ICC Sampaikan Keprihatinan soal Penangkapan Duterte: Dituding Sebagai Pelaku Utama Pembunuhan Massal 2011-2018


DEN HAAG,

Pengadilan Kriminal Internasional (ICC) pada akhirnya memberikan komentarnya mengenai penangkapan mantan Presiden Filipina Rodrigo Duterte.

Rodrigo Duterte diamankan di Bandara Internasional Manila pada hari Selasa, tanggal 11 Maret 2025, oleh pihak berwenang Filipina.

Tangkapan tersebut berdasarkan permintaan ICC, berkaitan dengan tuduhan pelanggaran hak asasi manusia.

Itu berkaitan dengan pembantaian besar-besaran dalam operasi anti-narkotika yang dijalankan oleh Duterte saat dia menjabat sebagai presiden.

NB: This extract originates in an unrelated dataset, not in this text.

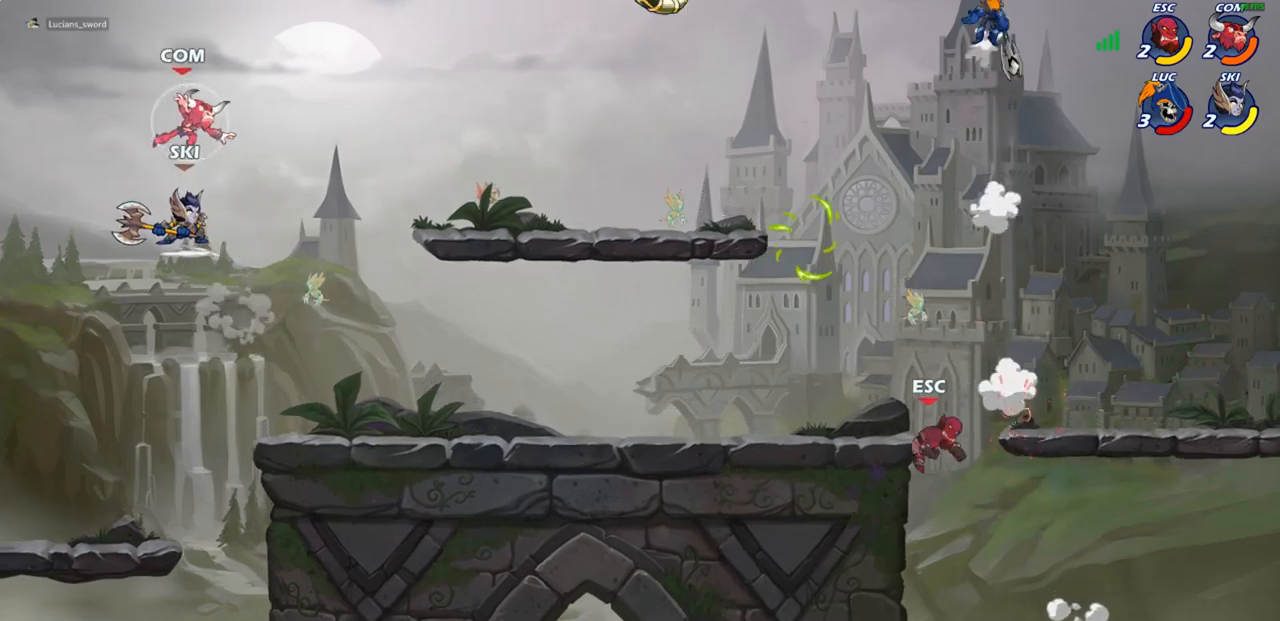
{"buttons": [], "left_stick": "left", "right_stick": "center", "events": [[33, "left_stick", "center"], [100, "left_stick", "left"]]}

“Kantor Kejaksaan Pengadilan Kriminal Internasional (ICC) mengumumkan penangkapan dan pengiriman terdakwa, Rodrigo Roa Duterte, bekas presiden Filipina, yang berlangsung pada tanggal 11 Maret 2025, atas tindakan otoritas Republik Filipina,” demikian tertulis dalam pernyataan dari ICC di situs webnya pada hari Rabu (12/3/2025).

“Dutrae sudah diamankan sebagai bagian dari investigasi yang sedang berjalan mengenai keadaan di Republik Filipina,” jelasnya.

Mereka menyatakan bahwa setelah melakukan investigasi yang bebas dari bias dan adil, jaksa ICC mencurigai Duterte bertanggung jawab secara hukum untuk pelanggaran hak asasi manusia dalam bentuk pembunuhan yang terjadi di Filipina mulai tanggal 1 November 2011 sampai dengan 16 Maret 2018.

Pembunuhan sebagai sebuah kejahatan terhadap kemanusiaan termaktum dalam Statuta Roma pada Pasal 7 (1) (a).

“Dutraert dituding telah melakukan tindakan kriminal ini sebagian besar dalam rangka serangan luas dan berkelanjutan yang disengaja menargetkan warga sipil,” demikian isi pernyataan ICC.

Berdasarkan ICC, surat perintah penahanan tanggal 7 Maret 2025, dalam tahap Pra-Pengadilan I, menyatakan bahwa ada dasar yang cukup untuk percaya bahwa Duterte bertanggung jawab secara hukum atas pelaku kejahatan terhadap kemanusiaan yaitu pembunuhan.

Mereka menyebutkan bahwa kasus Duterte berada di bawah wewenang ICC lantaran adanya tuduhan pelanggaran yang terjadi saat Filipina masih merupakan anggota dari Statuta Roma, yakni perjanjian pembentukan ICC.

“Penangkapan Duterte adalah langkah signifikan bagi kantor tersebut guna mencapai transparansi dalam kasus di Filipina, terkait pelaku kejahatan saat peristiwa dikenal sebagai ‘Perang Melawan Narkoba’,” katanya.